Oddly, D'Arcy begins by saying what the controversy was not about:
It is not about President Obama. He will do some good things as president and other things with which, as Catholics, we will strongly disagree. It is ever so among presidents, and most political leaders.
It is not about Democrats versus Republicans, nor was it a replay of the recent general election.
It is not about whether it is appropriate for the president of the United States to speak at Notre Dame or any great Catholic university on the pressing issues of the day. This is what universities do. No bishop should try to prevent that.
Yet then he goes on to say it was about those things because Obama was unfit to be honored at Notre Dame and Notre Dame was wrong to have him speak there and he, the bishop, was right to try to prevent that.
Clearly the crisis has not subsided, despite the fact that many bishops were embarrassed by the outrage of their fellow prelates or saw it as counterproductive and hoped it would move on. (And despite the fact that Notre Dame just concluded its most successful fundraising campaign.)
On the other hand, there is an argument for burrowing into the issues raised by the Notre Dame controversy, and interestingly, they are also set out in the latest issue of America
by the retired archbishop of San Francisco, John R. Quinn. Quinn was one of the few churchmen who spoke out against the increasingly outrageous denunciations of Notre Dame and Father Jenkins and Obama. (The Notre Dame affair is to conservative Catholics what "death panels" are to Palinistas. )

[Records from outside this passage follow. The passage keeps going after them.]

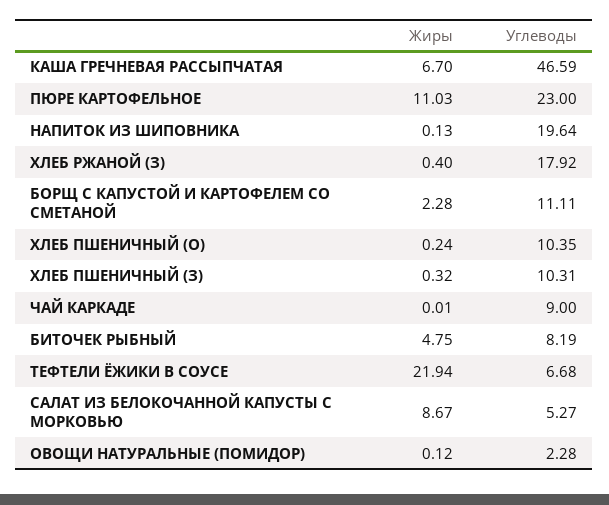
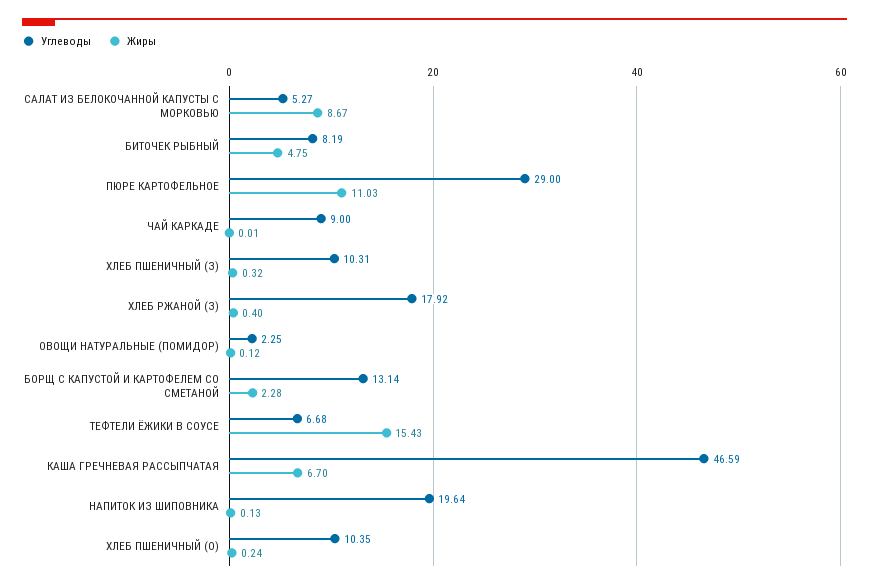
  {
    "Жиры": {
      "КАША ГРЕЧНЕВАЯ РАССЫПЧАТАЯ": 6.7,
      "ПЮРЕ КАРТОФЕЛЬНОЕ": 11.03,
      "НАПИТОК ИЗ ШИПОВНИКА": 0.13,
      "ХЛЕБ РЖАНОЙ (З)": 0.4,
      "БОРЩ С КАПУСТОЙ И КАРТОФЕЛЕМ СО СМЕТАНОЙ": 2.28,
      "ХЛЕБ ПШЕНИЧНЫЙ (О)": 0.24,
      "ХЛЕБ ПШЕНИЧНЫЙ (З)": 0.32,
      "ЧАЙ КАРКАДЕ": 0.01,
      "БИТОЧЕК РЫБНЫЙ": 4.75,
-     "ТЕФТЕЛИ ЁЖИКИ В СОУСЕ": 21.94,
+     "ТЕФТЕЛИ ЁЖИКИ В СОУСЕ": 15.43,
      "САЛАТ ИЗ БЕЛОКОЧАННОЙ КАПУСТЫ С МОРКОВЬЮ": 8.67,
      "ОВОЩИ НАТУРАЛЬНЫЕ (ПОМИДОР)": 0.12
    },
    "Углеводы": {
      "КАША ГРЕЧНЕВАЯ РАССЫПЧАТАЯ": 46.59,
-     "ПЮРЕ КАРТОФЕЛЬНОЕ": 23,
+     "ПЮРЕ КАРТОФЕЛЬНОЕ": 29,
      "НАПИТОК ИЗ ШИПОВНИКА": 19.64,
      "ХЛЕБ РЖАНОЙ (З)": 17.92,
-     "БОРЩ С КАПУСТОЙ И КАРТОФЕЛЕМ СО СМЕТАНОЙ": 11.11,
+     "БОРЩ С КАПУСТОЙ И КАРТОФЕЛЕМ СО СМЕТАНОЙ": 13.14,
      "ХЛЕБ ПШЕНИЧНЫЙ (О)": 10.35,
      "ХЛЕБ ПШЕНИЧНЫЙ (З)": 10.31,
      "ЧАЙ КАРКАДЕ": 9,
      "БИТОЧЕК РЫБНЫЙ": 8.19,
      "ТЕФТЕЛИ ЁЖИКИ В СОУСЕ": 6.68,
      "САЛАТ ИЗ БЕЛОКОЧАННОЙ КАПУСТЫ С МОРКОВЬЮ": 5.27,
-     "ОВОЩИ НАТУРАЛЬНЫЕ (ПОМИДОР)": 2.28
+     "ОВОЩИ НАТУРАЛЬНЫЕ (ПОМИДОР)": 2.25
    }
  }

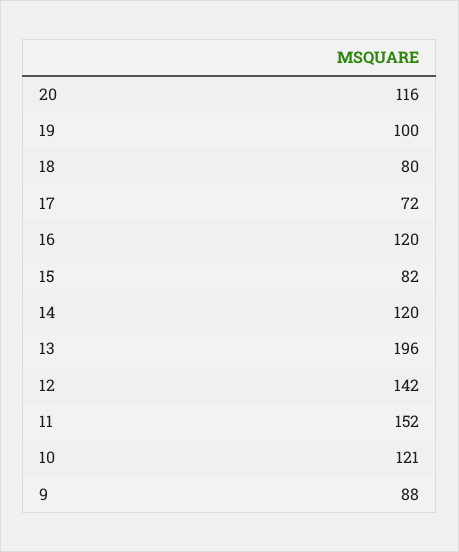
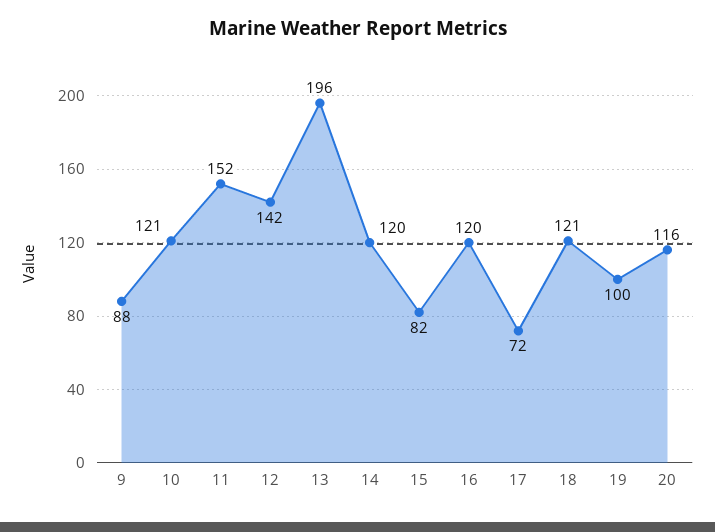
  {
    "20": 116,
    "19": 100,
-   "18": 80,
+   "18": 121,
    "17": 72,
    "16": 120,
    "15": 82,
    "14": 120,
    "13": 196,
    "12": 142,
    "11": 152,
    "10": 121,
    "9": 88
  }

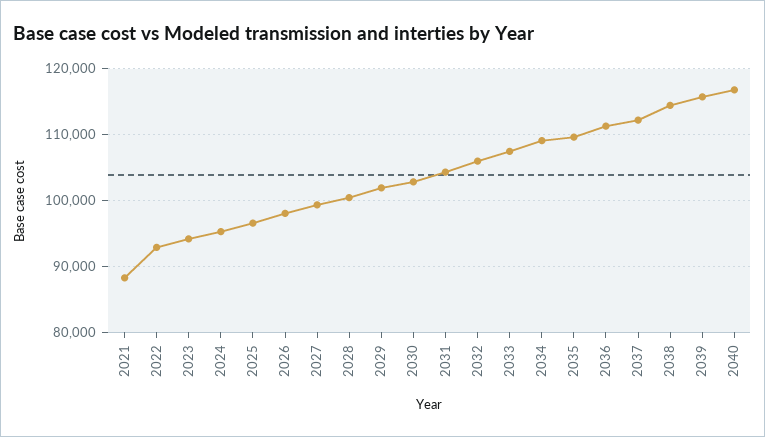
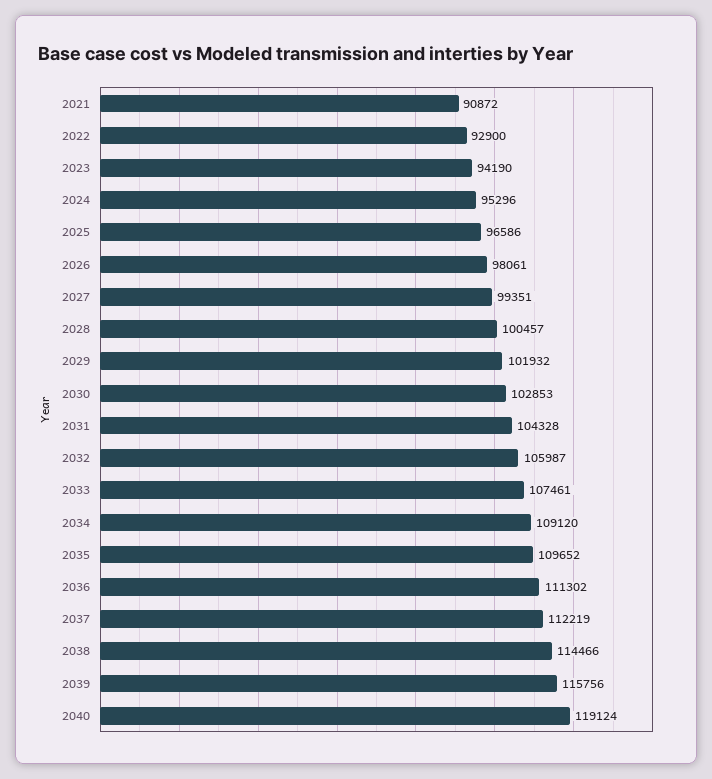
  {
-   "2021": 88000,
+   "2021": 90872,
    "2022": 92900,
    "2023": 94190,
    "2024": 95296,
    "2025": 96586,
    "2026": 98061,
    "2027": 99351,
    "2028": 100457,
    "2029": 101932,
    "2030": 102853,
    "2031": 104328,
    "2032": 105987,
    "2033": 107461,
    "2034": 109120,
    "2035": 109652,
    "2036": 111302,
    "2037": 112219,
    "2038": 114466,
    "2039": 115756,
-   "2040": 117000
+   "2040": 119124
  }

In this essay, "The Public Duty of Bishops,"
Quinn reprises and elaborates his arguments. He states at the outset his disagreement with Obama on abortion, and says that issue is a priority for the church. But Quinn -- who is regarded as one of the most thoughtful and engaged of a generation of bishops now moving off the scene -- also says the Notre Dame crisis sends four problematic messages: That the bishops are partisan actors (on behalf of the GOP); that they approve a "culture war mentality" inside and outside the church; that the bishops only care about abortion to the exclusion of other evils; and that the bishops "are insensitive to the heritage and the continuing existence of racism in America.
" (Quinn's italics.)
He concludes with a pointed excerpt from the decree on bishops, Christus Dominus
(No. 13) from the Second Vatican Council of the 1960s:
The Church has to be on speaking terms with the human society in which it lives. It is therefore the duty of bishops especially to make an approach to people, seeking and promoting dialog with them. If truth is constantly to be accompanied by charity and understanding by love, in such salutary discussions they should present their positions in clear language, unagressively and diplomatically. Likewise they should show prudence combined with confidence, for this is what brings about union of minds by encouraging friendship.